ANTONY: I did late-night performances with this troupe of bedraggled after-hours types at the Pyramid Club. The aesthetic was blood bags and gore, lots of outrageousness and beauty. I worked with these trannies and drag queens each was a beautiful individual who had an incredibly strong sense of herself. I loved arranging them giving them songs to sing, characters to play.
LOU: The movement I was involved in when I started out was made up of the same kinds of people.
ANTONY: Besides being the resident den mother, I would punctuate each show with a torch song. Eventually I wanted to focus on my own work instead of managing other peoples' careers. I was too young to be a mother to so many people who were ten or twenty years my senior.
LOU: Almost no one can do that. Andy was able to do it, but the mortality rate over at Warhol University was pretty high. A lot of students didn't make it across that river. So you started performing on your own?
ANTONY: I was in a performance group. We were staging surrealist plays about hermaphrodites searching for their parents at the end of the world. I realized there was a limited market for that kind of production, so I decided to record an album. Before that, I had been recording keyboard arrangements on a four-track tape recorder and singing along over them when I performed.
LOU: I had a six-track recorder, believe it or not.
ANTONY: Everyone wants those old machines now. They have a beautiful, warm sound. Old bits of tape have a nice bit of hiss as well.
LOU: I hate tape hiss, I really do. Nor do I like skipping or popping sounds on records. There is room for progress. Did you already know all the musicians in The Johnsons when you got together?
ANTONY: I did know my drummer, Todd, from my previous band, the Blacklips. I put an ad for string players in the Voice, but nobody in the current group answered it. I met all the rest through other musicians. The ensemble slowly came into its current incarnation two violins, a cello, and a bass. The string trio is second to none, and they look as good as they sound.
LOU: Yeah, it's like a modeling agency. There isn't a snaggletooth nerd among them.
ANTONY: I'm the biggest snaggletooth in the band, even though I'm the lead singer. I'm the anomaly in front of all these beautiful creatures.
LOU: You are very beautiful onstage. You have moments.
ANTONY: I used to want to be an androgynous archetype. I presented myself as a drag character, Fiona Blue. But now performing has become more intimate for me. Back then, I wanted to see just how far I could push a drunk nightclub audience. It was a challenge I would go onstage at 2 a.m. and try to transform the room in three minutes see if I could make the whole drunk crowd cry their heads off.
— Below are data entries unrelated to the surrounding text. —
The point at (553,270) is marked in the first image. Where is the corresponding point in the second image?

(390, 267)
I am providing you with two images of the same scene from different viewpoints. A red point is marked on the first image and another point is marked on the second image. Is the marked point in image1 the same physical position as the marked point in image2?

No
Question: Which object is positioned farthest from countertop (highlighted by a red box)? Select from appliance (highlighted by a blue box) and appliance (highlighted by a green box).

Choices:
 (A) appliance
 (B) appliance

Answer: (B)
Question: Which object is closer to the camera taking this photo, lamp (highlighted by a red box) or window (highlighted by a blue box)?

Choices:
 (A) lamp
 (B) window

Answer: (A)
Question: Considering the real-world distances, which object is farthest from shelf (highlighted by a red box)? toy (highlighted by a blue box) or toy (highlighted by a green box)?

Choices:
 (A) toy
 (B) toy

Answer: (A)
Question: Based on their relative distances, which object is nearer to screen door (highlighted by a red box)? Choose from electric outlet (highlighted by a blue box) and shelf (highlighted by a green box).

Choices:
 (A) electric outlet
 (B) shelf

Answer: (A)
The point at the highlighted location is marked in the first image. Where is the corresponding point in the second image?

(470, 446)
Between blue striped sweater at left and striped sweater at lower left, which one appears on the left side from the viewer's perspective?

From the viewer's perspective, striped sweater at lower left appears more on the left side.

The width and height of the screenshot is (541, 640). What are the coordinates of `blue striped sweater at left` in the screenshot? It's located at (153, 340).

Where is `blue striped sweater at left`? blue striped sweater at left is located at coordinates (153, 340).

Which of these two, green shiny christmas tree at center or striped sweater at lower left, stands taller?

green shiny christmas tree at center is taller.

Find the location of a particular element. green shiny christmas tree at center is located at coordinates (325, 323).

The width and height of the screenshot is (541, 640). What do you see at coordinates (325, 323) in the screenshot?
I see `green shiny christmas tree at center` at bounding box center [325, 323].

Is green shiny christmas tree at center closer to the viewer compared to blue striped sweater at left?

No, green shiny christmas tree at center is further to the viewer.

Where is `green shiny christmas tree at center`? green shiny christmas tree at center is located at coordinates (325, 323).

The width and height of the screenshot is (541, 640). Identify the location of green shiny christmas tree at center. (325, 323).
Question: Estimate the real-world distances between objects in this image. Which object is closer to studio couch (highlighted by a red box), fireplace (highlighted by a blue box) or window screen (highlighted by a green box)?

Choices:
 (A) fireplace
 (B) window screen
LOU: How did you know you could do that?
ANTONY: I had a more aggressive, military approach in those days. I was inspired by Diamanda Galas's cutthroat approach to emotional communication. When I went to one of her shows, I literally felt my asshole getting ripped out. Her music went right through me like knives. I thought that maybe I could do something like that, but with a certain tenderness, a feeling that wasn't as much about rage as it was about grief.
LOU: It takes enormous talent to communicate emotion like that.
ANTONY: I wouldn't cry but I would hold the tears inside myself. I really tried to manipulate the crowd. Since then, I've tried to work more from my internal reality. Much of my material is borne from isolation and my desire to move beyond it. I like to think of my work as a type of soul music not so much in style, but in essence.
LOU: Certain soul music just kills me to this day.
ANTONY: I can't stop listening to Otis Redding at the moment. I'm totally obsessed with him.
LOU: The first time I put on Ray Charles' "What I Say" I started crying the minute it began. What a freeing experience. Thank God for music that shows you that there are other forms of life out there besides white-bread suburbia.
ANTONY: I feel the same way. I heard Ray Charles's cover of "Yesterday" toward the end of high school, and it changed my life.
LOU: Certain music can knock your socks off if it's consistently emotional, every last bit of it. You deal in emotions, as do I. I admire that about you. It's hard to do and very hard to do song after song. When we tour, I think we're going to have a very emotional show.